Your assignment
Set down the full listing below word for word; pictures stay out of the copy.

Records for this exercise
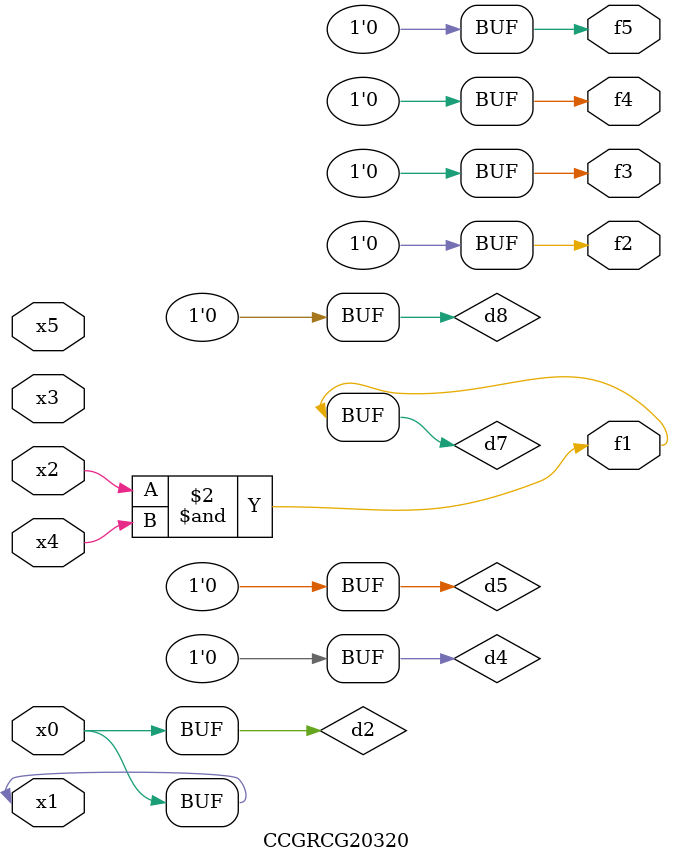
<source format=v>
module CCGRCG20320(
	input x0, x1, x2, x3, x4, x5,
	output f1, f2, f3, f4, f5
);

	wire d1, d2, d3, d4, d5, d6, d7, d8, d9;

	nand (d1, x1);
	buf (d2, x0, x1);
	nand (d3, x2, x4);
	and (d4, d1, d2);
	and (d5, d1, d2);
	nand (d6, d1, d3);
	not (d7, d3);
	xor (d8, d5);
	nor (d9, d5, d6);
	assign f1 = d7;
	assign f2 = d8;
	assign f3 = d8;
	assign f4 = d8;
	assign f5 = d8;
endmodule

</source>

Result of the exercise
<source format=v>
module CCGRCG20320(
	input x0, x1, x2, x3, x4, x5,
	output f1, f2, f3, f4, f5
);

	wire d1, d2, d3, d4, d5, d6, d7, d8, d9;

	nand (d1, x1);
	buf (d2, x0, x1);
	nand (d3, x2, x4);
	and (d4, d1, d2);
	and (d5, d1, d2);
	nand (d6, d1, d3);
	not (d7, d3);
	xor (d8, d5);
	nor (d9, d5, d6);
	assign f1 = d7;
	assign f2 = d8;
	assign f3 = d8;
	assign f4 = d8;
	assign f5 = d8;
endmodule

</source>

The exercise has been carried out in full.